During the evacuation the Royal Air Force lost 474 planes, compared with 132 German planes, as the full weight of the RAF was thrown against the Luftwaffe. Even so, many Luftwaffe bombers pounded Dunkirk, sinking rescue craft and killing soldiers as they waited, waist-deep in water, for their evacuation.
On the Continent the weather remained dire, thwarting the German advance, which was further hampered by the RAF and strong, last-ditch local resistance. But strangely, the final blow was held back by Hitler himself. Some claim he never intended to subjugate, only ‘liberate’ the ‘Germanic’ English, for whom he held respect.

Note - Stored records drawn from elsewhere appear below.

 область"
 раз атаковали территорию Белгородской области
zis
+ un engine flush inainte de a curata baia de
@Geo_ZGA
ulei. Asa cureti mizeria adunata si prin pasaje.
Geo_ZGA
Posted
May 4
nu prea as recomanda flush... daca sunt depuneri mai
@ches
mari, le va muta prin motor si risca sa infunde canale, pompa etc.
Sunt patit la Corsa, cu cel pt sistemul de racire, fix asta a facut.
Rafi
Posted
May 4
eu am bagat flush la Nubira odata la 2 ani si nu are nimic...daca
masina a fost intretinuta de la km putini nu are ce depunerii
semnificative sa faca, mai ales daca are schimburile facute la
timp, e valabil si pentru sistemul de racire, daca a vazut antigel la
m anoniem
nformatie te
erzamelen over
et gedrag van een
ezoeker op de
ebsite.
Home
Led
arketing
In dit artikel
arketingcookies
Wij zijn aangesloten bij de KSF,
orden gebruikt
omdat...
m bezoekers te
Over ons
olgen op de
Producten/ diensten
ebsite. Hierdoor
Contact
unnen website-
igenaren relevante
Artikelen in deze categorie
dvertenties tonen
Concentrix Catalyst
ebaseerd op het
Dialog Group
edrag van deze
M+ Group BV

Whatever the reason, Operation Dynamo was a near-miraculous deliverance. The original British plans had been to rescue 45,000 soldiers within an expected two days’ grace before advancing German armies arrived. In the end, a total of 338,226 soldiers (198,229 British and 139,997 French) were rescued over nine whole days.
Miracle of deliverance
In Churchill’s famous ‘We shall fight on the beaches’ speech to Parliament on 4 June 1940, he said: ‘A week ago today, I feared it would be my hard lot to announce the greatest military disaster in our long history. The whole root and core and brain of the British Army seemed about to perish or to be led into captivity … But there was a victory inside this deliverance, which should be noted’.
This ‘miracle of deliverance’ was ascribed to the RAF, although the nation knew it was not by might of men alone that so many were rescued against such odds. The day of prayer had galvanised people to petition a higher power, one who could turn the heart of the enemy as ‘water in the king’s hand’.

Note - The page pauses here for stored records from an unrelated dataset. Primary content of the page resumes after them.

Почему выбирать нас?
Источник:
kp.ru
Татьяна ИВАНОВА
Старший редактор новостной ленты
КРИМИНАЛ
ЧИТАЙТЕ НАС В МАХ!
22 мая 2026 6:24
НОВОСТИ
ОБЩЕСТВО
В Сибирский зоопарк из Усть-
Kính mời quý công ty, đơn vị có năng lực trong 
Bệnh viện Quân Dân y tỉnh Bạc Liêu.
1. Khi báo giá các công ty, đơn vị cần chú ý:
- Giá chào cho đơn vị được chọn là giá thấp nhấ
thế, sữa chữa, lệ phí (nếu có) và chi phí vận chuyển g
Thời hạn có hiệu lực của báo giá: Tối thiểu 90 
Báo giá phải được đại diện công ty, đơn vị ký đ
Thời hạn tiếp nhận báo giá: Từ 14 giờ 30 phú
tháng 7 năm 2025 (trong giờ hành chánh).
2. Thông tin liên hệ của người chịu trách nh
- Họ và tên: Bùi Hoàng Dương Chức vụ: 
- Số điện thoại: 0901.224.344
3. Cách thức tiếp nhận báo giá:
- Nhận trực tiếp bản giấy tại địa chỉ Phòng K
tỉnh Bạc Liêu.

It was a miracle indeed. The prayer had been answered, just as other similar national prayers had worked deliverance – the failed attempt by the Spanish Armada to invade England 300 years previously, for example.
The resonances with the Exodus story are evident. The people of Israel, retreating from Egypt, are locked between the Red Sea and Pharaoh’s superior forces. The cloud of God remains behind the people of Israel, protecting their backs and terrorising the enemy (Exodus 14:24-25); slowing down the Egyptians as Israel goes forward in a march of miraculous deliverance through the parted waters of the sea.
‘The enemy said: I will pursue, I will overtake… But you have led in your steadfast love the people whom you have redeemed’ (Exodus 15:1-18). But the underlying lesson of that distant event is far deeper than national deliverance from military enemies. It vividly portrays, in typological form, the salvation from sin that is obtained through faith in Jesus Christ.
What if the UK were to gather again in prayer, crying out in repentance to the Lord? The pattern shown in Scripture suggests that God would have mercy on us, as he had on Israel, and as he had, in temporal terms, on those 380,000 soldiers 70 years ago.
But who is our enemy? There’s no aggressor baying for our blood, no flotilla waiting to invade. Materially, we have probably ‘never had it so good’ as a nation, recession notwithstanding.
Our real enemies are sin and Satan, manifested in widespread atheism, hedonism, immorality, selfishness and idolatry. Truly ‘we wrestle not against flesh and blood’ (Ephesians 6:12), but ‘the weapons of our warfare are not carnal, but mighty through God to the pulling down of strongholds’ (2 Corinthians 10:4).
So, would the UK ever again consider a national day of prayer? The nearest we got to it was on 12 September 2001, as we showed solidarity with the USA after its 9/11 atrocities.
The prayers of the remnant – God’s people, saved through faith in Christ – must be offered up continually. We must pray for our monarch, heads of state, politicians, those running the media and all our institutions. The enemy is no longer without: he is within our very shores. Pray for another miracle of deliverance!